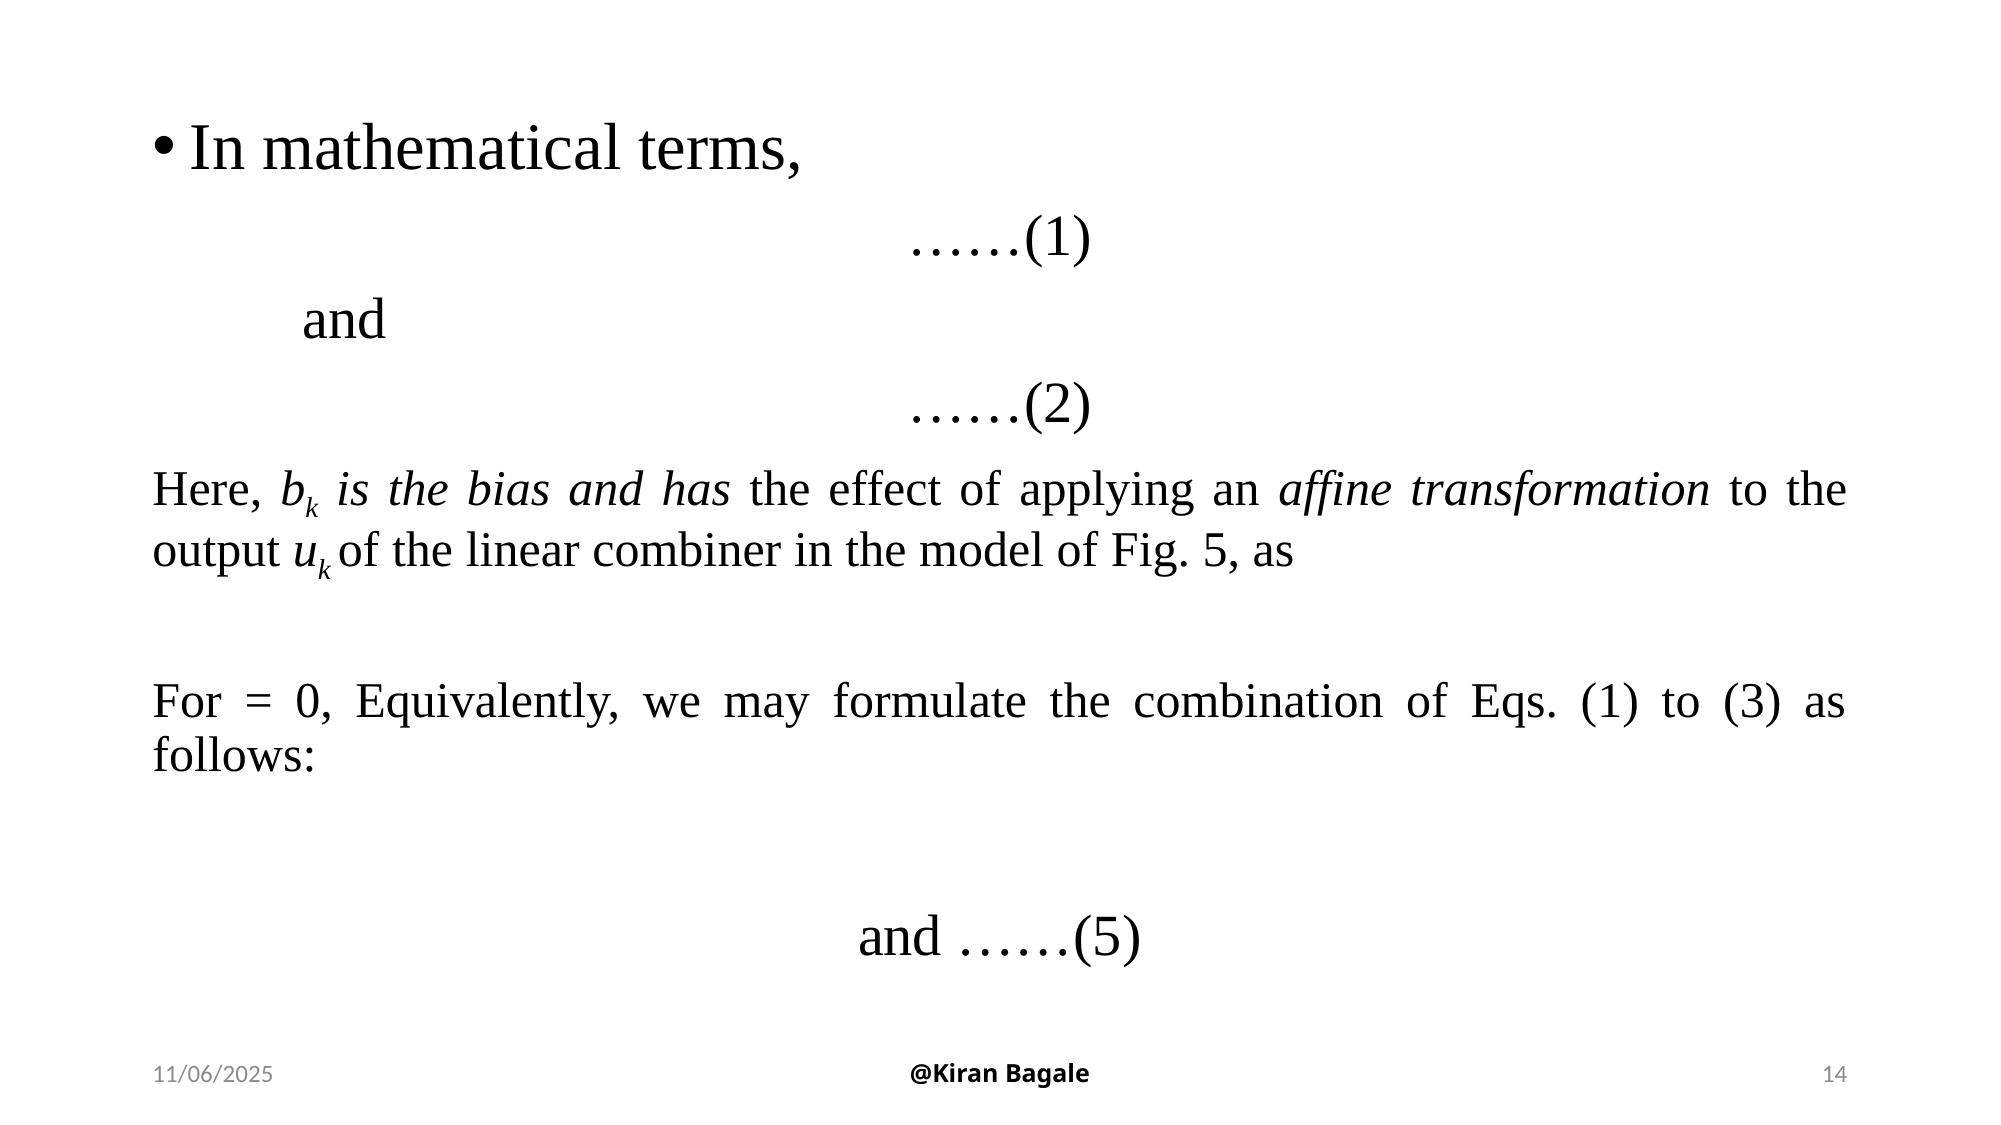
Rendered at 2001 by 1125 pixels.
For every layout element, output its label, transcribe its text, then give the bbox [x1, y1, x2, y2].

footer @Kiran Bagale [662, 1042, 1338, 1103]
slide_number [137, 1042, 588, 1103]
slide_number 14 [1412, 1042, 1863, 1103]
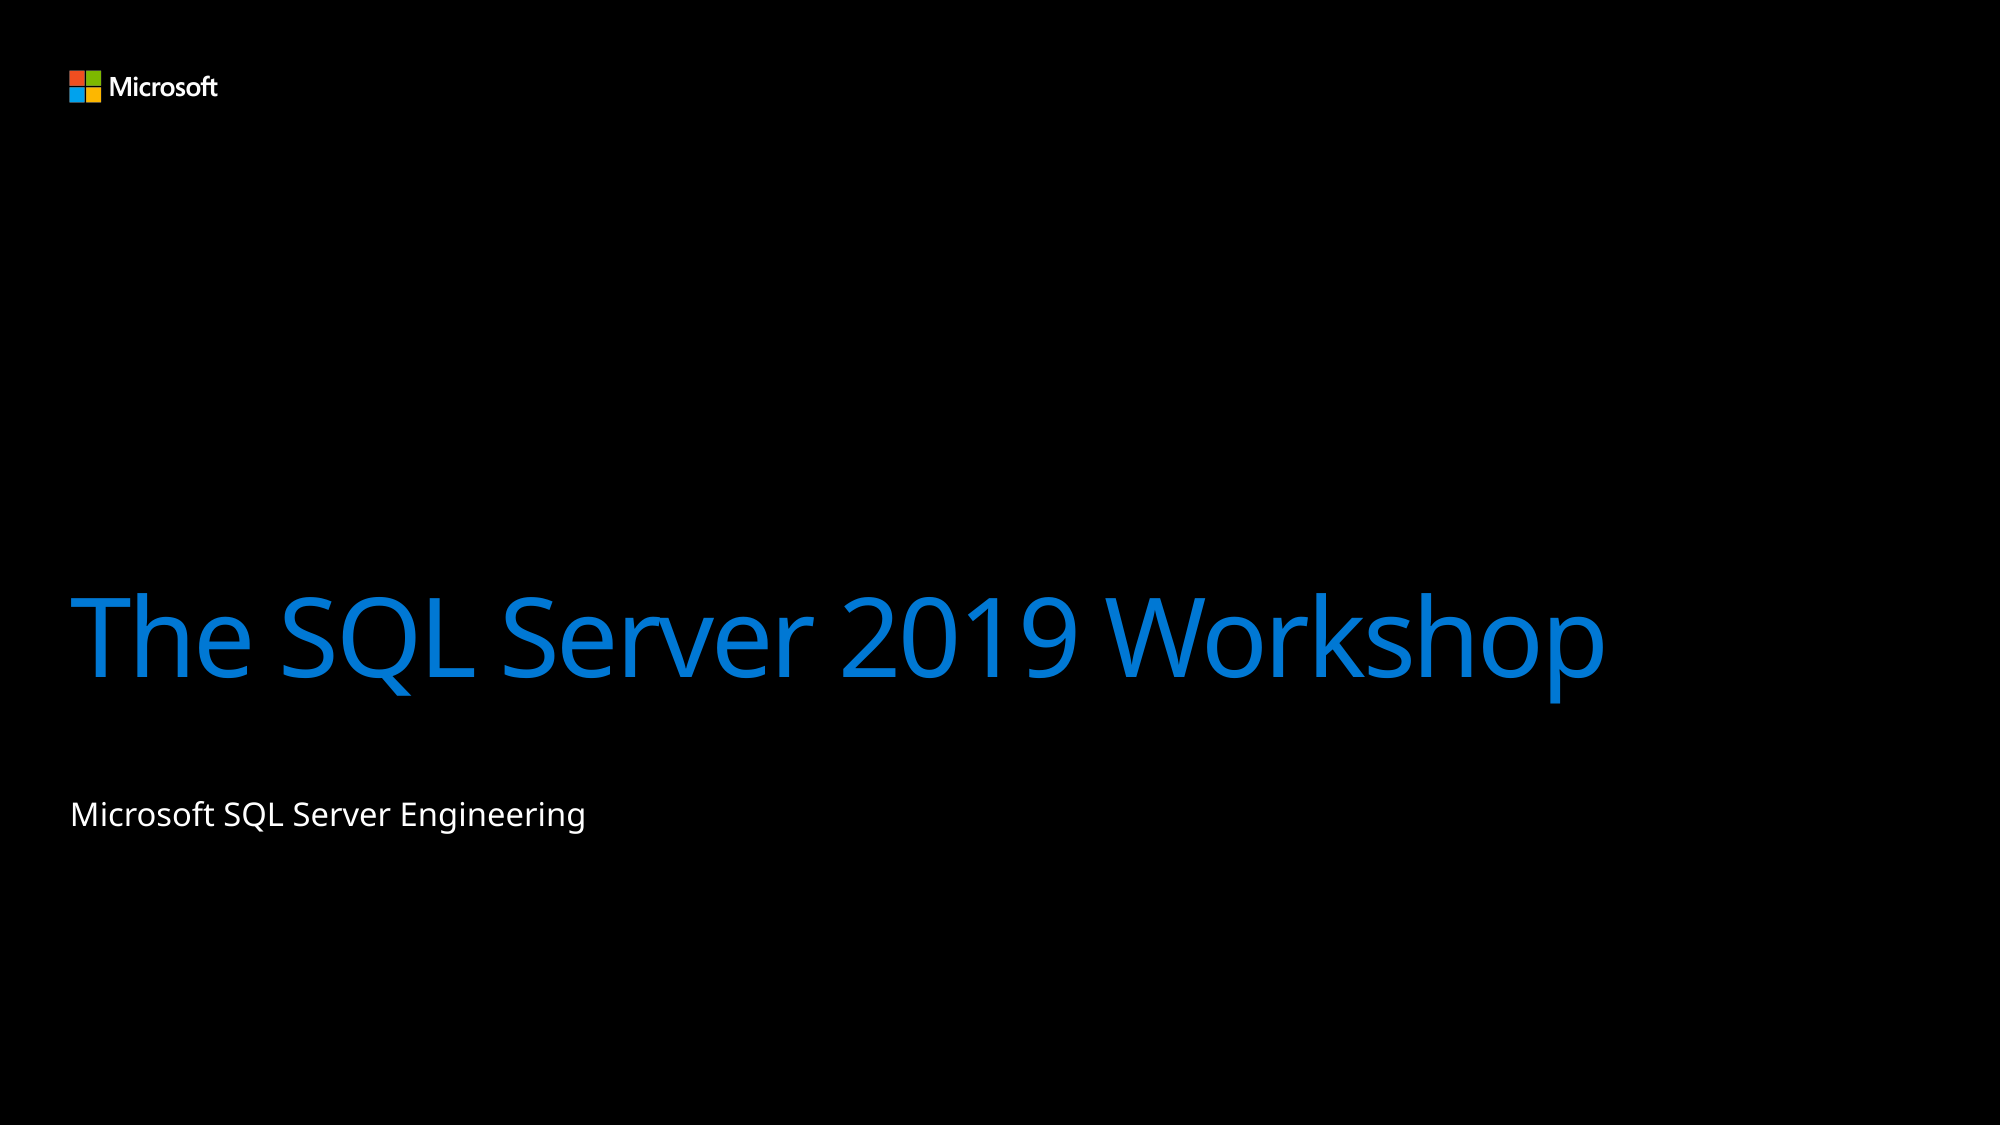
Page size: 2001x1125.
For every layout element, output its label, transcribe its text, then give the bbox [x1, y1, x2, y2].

list Microsoft SQL Server Engineering [69, 793, 1613, 949]
picture [38, 39, 249, 134]
title The SQL Server 2019 Workshop [70, 497, 1613, 792]
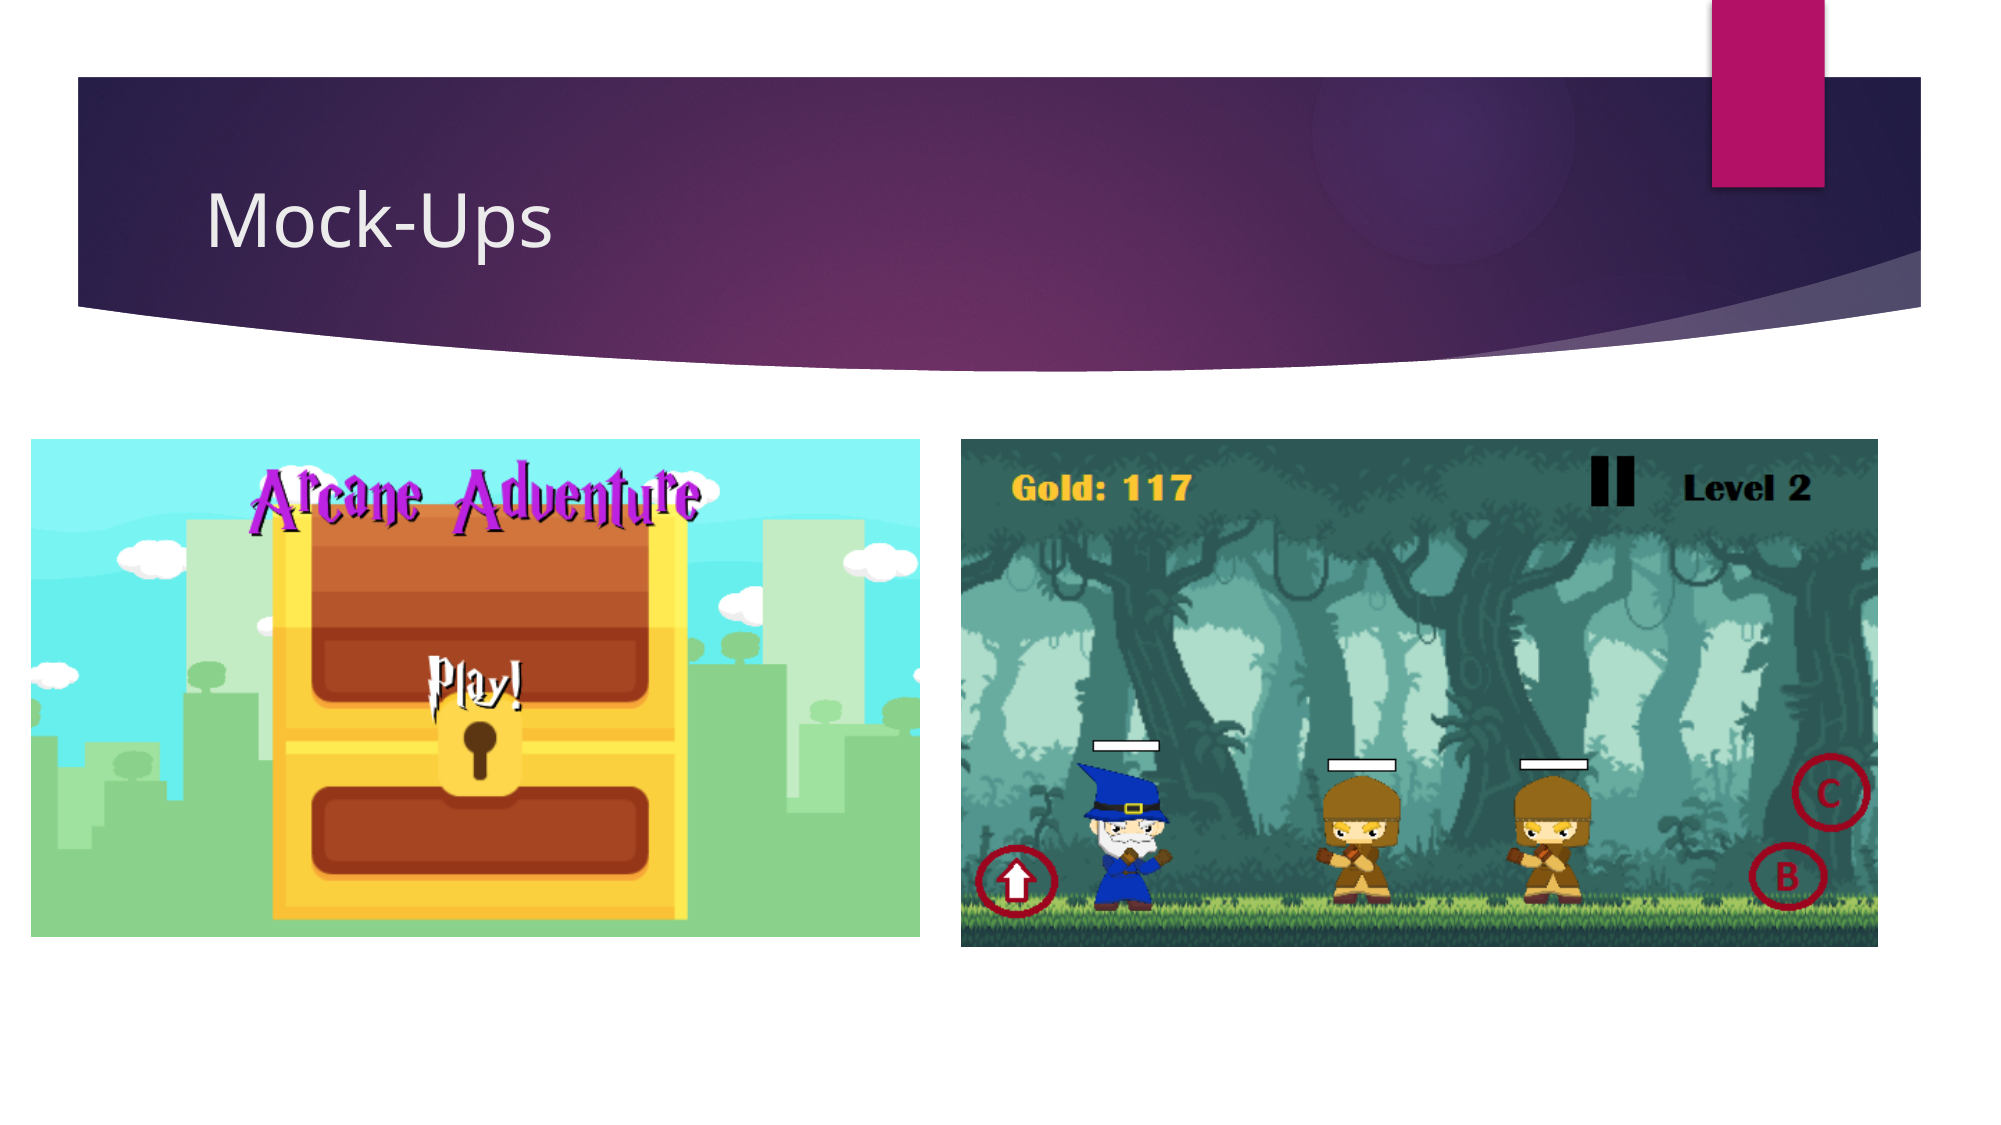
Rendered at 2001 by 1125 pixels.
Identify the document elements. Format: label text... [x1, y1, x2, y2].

Task to complete: Write out every line above exactly, minus images.

Answer below:
Rendered at 2001 by 1125 pixels.
For every layout element, output its label, transcribe its text, then give the bbox [x1, y1, x2, y2].

footer @Kiran Bagale [662, 1042, 1338, 1103]
slide_number [137, 1042, 588, 1103]
slide_number 14 [1412, 1042, 1863, 1103]
Page size: 2001x1125.
For every layout element, output its label, transcribe its text, then give the bbox [x1, y1, x2, y2].

list Microsoft SQL Server Engineering [69, 793, 1613, 949]
picture [38, 39, 249, 134]
title The SQL Server 2019 Workshop [70, 497, 1613, 792]
Rendered at 2001 by 1125 pixels.
Identify the document elements. Format: label text... [x1, y1, x2, y2].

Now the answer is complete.